● **CONSIGNE**: Recopiez fidèlement le passage de l'article sur l'« Amazon local » qui commence aux mots « Leur projet phare » et s'arrête après les mots « la grande distribution. ».

● **TEXTE DE L'EXERCICE**:
::::::::::

Un Amazon local,  sauveur des centre-villes des Bouches-du-Rhône ?
Un Amazon local, sauveur des centre-villes des Bouches-du-Rhône ?

Un Amazon local, sauveur des centre-villes des Bouches-du-Rhône ?

Au milieu de la rue de Rome, à l’angle d’une seconde artère de la ville, Sophie Toye prépare les ordonnances de ses clients. Il est 17h30 passé. Heure de la sortie du travail. Et pourtant, il n’y a que trois clients. Voilà dix ans que la Marseillaise tient sa pharmacie. Des clients, elle en a vu, mais en une décennie, la fréquentation a baissé. « Il y a moins de monde qu’avant. C’est un peu la faute du tram ». La commerçante ne remet pas en cause la construction du tramway, mais elle constate qu’il a réduit la fréquentation des trottoirs : « Avant les gens passaient à pied dans la rue. S’ils avaient besoin de quelque chose ils s’arrêtaient dans une boutique. Aujourd’hui, ils prennent le tram, descendent à l’arrêt le plus proche de leur logement et font leurs courses à proximité ». L’air pensif, la pharmacienne explique que les transports en commun ne sont pas la seule explication à la désertification du centre-ville. « Il y a Amazon », lâche-t-elle. La plateforme de commerce en ligne est un concurrent sérieux pour les professionnels du commerce.

 

Alors, comme Sophie Toye, bien d’autres commerçants regardent les rideaux des boutiques se baisser définitivement. Combien de boutiquiers ont jeté l’éponge rue de la République ? Combien ont fui la rue Saint-Ferréol ? Ils ne les comptent plus. Les commerçants des autres rues voient leur clientèle se réduire avec impuissance. Mais aujourd’hui ils ont décidé d’agir et ils s’unissent pour être plus combatifs.

 

Une application couteau suisse

 

Leur projet phare : le passage collectif au numérique pour les commerces, déjà baptisé informellement “l’Amazon des petits commerces”. L’enjeu, proposer les mêmes services que les grandes plateformes en ligne, comme le précise Audrey Lucchinacci, gérante d’un salon de coiffure à Marseille : “l’idée n’est pas de créer quelque chose qui n’existe pas, mais de reprendre pour les petits commerces un système qui marche dans la grande distribution.

 

Quand il s’agit d’évoquer les fonctionnalités de l’application, l’enthousiasme gagne ceux qui travaillent sur le projet, qu’il s’agisse d’Audrey Lucchinacci, de Nadia Makhloufi, propriétaire d’une boulangerie dans le 13ème arrondissement, ou de Christophe Szabo, directeur de la start up Zabox.

 

Le fond de la question, c’est trouver comment intéresser le client, le garder, recréer le rythme de vie où on va dans le centre-ville pour se balader”, indique Nadia Makhloufi. Pour cela, plusieurs services : la géolocalisation des commerces par produit et par service, comme sur Google Maps, “avec en plus les promotions des commerçants et un système de fidélisation”, promet Audrey Lucchinacci. Également proposées, la commande des produits et leur livraison. “Ce sera un couteau suisse, abonde Christophe Szabo, les commerçants pourront mettre en place une série de services et choisiront ce qui leur convient.

::::::::::

● **DONNÉES**:
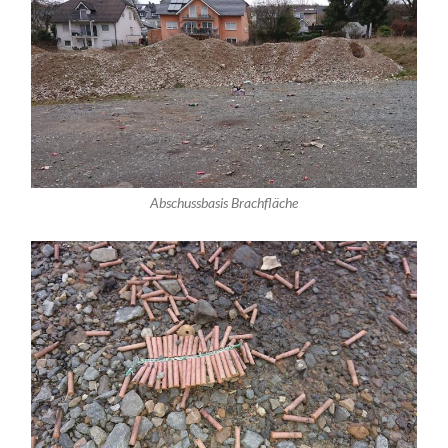
Abschussbasis Brachfläche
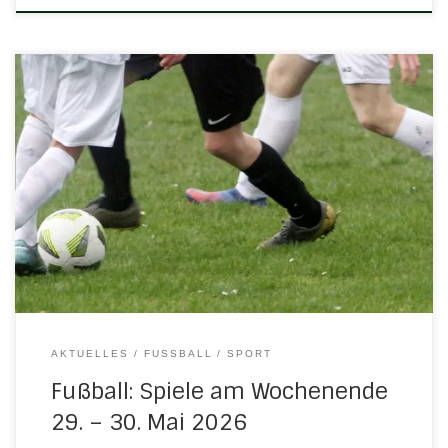
Die Senioren-Mannschaften haben sich in die
Sommerpause verabschiedet. Einige
Jugendmannschaften sind aber noch aktiv. Am
kommenden Wochenende stehen folgende
Begegnungen an: Freitag, 29. Mai 2026 17.00 Uhr in UlfenD-
Jugend: H/N/U – JSG E/O/Meißner Samstag, 30. Mai 2026
14.45 Uhr in EschwegeC-Jugend: SV 07 Eschwege II –
H/N/U/N
AKTUELLES
FUSSBALL
SPORT
Fußball: Spiele am Wochenende
29. – 30. Mai 2026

::::::::::

● **RÉPONSE ATTENDUE**:
Leur projet phare : le passage collectif au numérique pour les commerces, déjà baptisé informellement “l’Amazon des petits commerces”. L’enjeu, proposer les mêmes services que les grandes plateformes en ligne, comme le précise Audrey Lucchinacci, gérante d’un salon de coiffure à Marseille : “l’idée n’est pas de créer quelque chose qui n’existe pas, mais de reprendre pour les petits commerces un système qui marche dans la grande distribution.